_Your tasks:_
**a)** From the relocation thread below, extract the stretch from "There has been" through "GlabrousD (Apr 21, 2010)".
**b)** According to the relocation thread below, how low can the yearly rent for a 1 BR in Discovery Gardens go?

_Text block:_
# Need Help with UAE, Qatar & other GCC



## NY212 (Apr 21, 2010)

Hello,
I am in negotiation phase of accepting a position with a firm working in UAE, Qatar and Kuwait. Most probably, I will be stationed in Abu Dhabi or Dubai.
There has been no talk of housing! I am single, so a 1BR even Studio would do! (much prefer to have a 1BR)
Other than the cost of food, I will need Car (setting aside $700 / month for car+insurance should be reasonable right?!)
As an example, how much is a 1BR average price in an area like "Marina" in Dubai? or something similar in Abu Dhabi? 
I really appreciate your feedback and any heads up / advice.
Thank You.


----------



## GlabrousD (Apr 21, 2010)

Hiya NY212,

the Marina is a fair old distance from the airport... Mirdiff may be a better bet if you're commuting regularly. Apartment prices depend on where you're staying. International City is cheap but IMHO pretty grim. A Discovery Gardens 1 BR can be as low as AED55,000 per annum and there are very nice new flats in Sports City and Jumeirah Village. Prices are falling all the time and I understand Abu Dhabi to be more expensive than Dubai (haven't lived there myself for over ten years).

For a car I'd recommend Japanese for reliability and service costs as well as resale value. Insurance is heavily dependant on the car and your age  I think car costs are similar to the prices you guys pay in the US - US$700 permonth won't get you a big new 4x4 but will certainly afford something second hand or a new saloon.

Best of luck with the move. Cheers, GD.


----------



## NY212 (Apr 21, 2010)

Thank you very much GlabrousD, really appreciate the info.


----------



## SBP (Jan 4, 2010)

Check Dubbizle website for both places to live and cars, would give you a good guideline for both Dubai and AD


----------



## NY212 (Apr 21, 2010)

Thanks a bunch SPB. Should have an idea about the job this coming week.


----------

_Given information:_
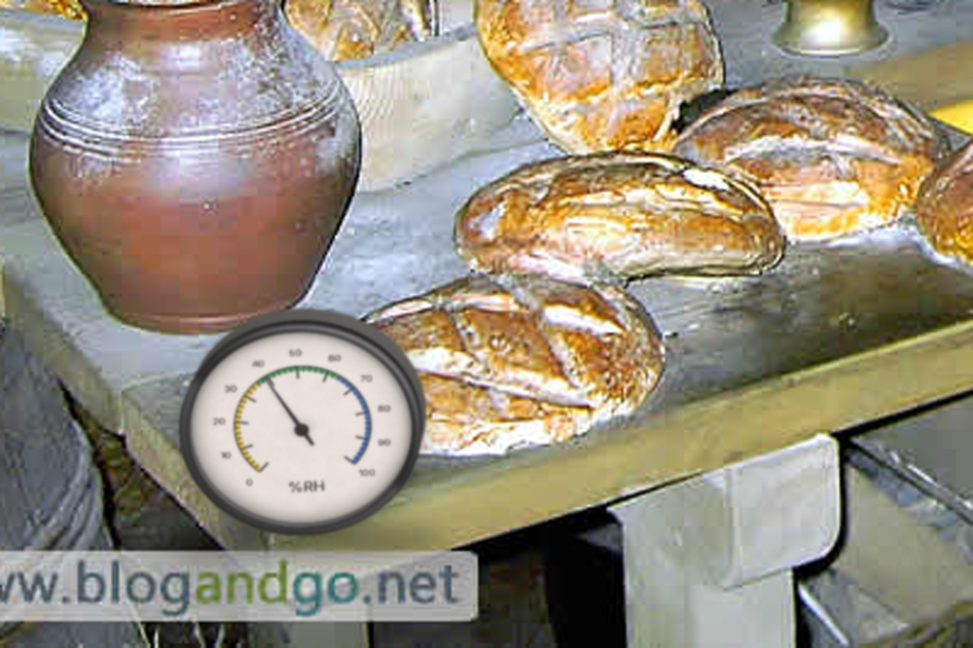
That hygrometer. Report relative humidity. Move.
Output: 40 %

_Answers in order:_
**a)**
There has been no talk of housing! I am single, so a 1BR even Studio would do! (much prefer to have a 1BR)
Other than the cost of food, I will need Car (setting aside $700 / month for car+insurance should be reasonable right?!)
As an example, how much is a 1BR average price in an area like "Marina" in Dubai? or something similar in Abu Dhabi? 
I really appreciate your feedback and any heads up / advice.
Thank You.


----------



## GlabrousD (Apr 21, 2010)

**b)** AED55,000 per annum.